Seminar. Raphael Clément

Abstract below

Raphaël Clément

Institut de Biologie du Développement de Marseille,
Aix-Marseille Université

Mechanics of wing deployment in insects

During their final transformation from larva to adult, flies emerge from their cocoon (the “pupal case”) and deploy their wings within minutes. Wings expand from a compact folded structure into a planar and rigid wing blade that allows the insect to fly. We showed that deployment is enabled by an increase of internal pressure, and by the subsequent flow of blood-like fluid (hemolymph) into the deployable wing structure. We first characterized the unfolding kinematics at the organ scale.

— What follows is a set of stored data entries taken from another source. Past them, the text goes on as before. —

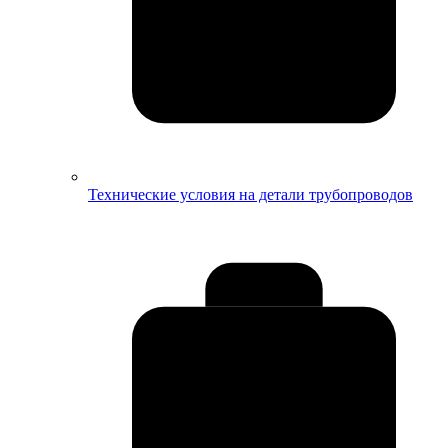
Технические условия на детали трубопроводов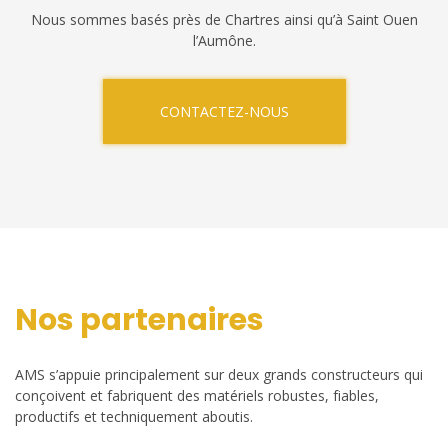
Nous sommes basés près de Chartres ainsi qu’à Saint Ouen
l’Aumône.
CONTACTEZ-NOUS
Nos partenaires
AMS s’appuie principalement sur deux grands constructeurs qui
conçoivent et fabriquent des matériels robustes, fiables,
productifs et techniquement aboutis.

Using a combination of imaging techniques, we found that wings not only unfold the macroscopic folds but also expand, which involves an expansion of cell surface area and the unwrinkling of microscopic cuticle wrinkles. We complemented these morphological observations with mechanical characterization of the wing and scaling analyses. The coupling between geometry and nonlinear constitutive mechanics reveals an operating point for deployment, predicting both the working pressure and the timescale of deployment. This work combines morphometric, kinematic, and mechanical analyses to gain insight into a largely overlooked phenomenon: how insects deploy their wings. It also shows how hydraulic forces can drive fast, large scale reconfiguration of entire organs in animal morphogenesis.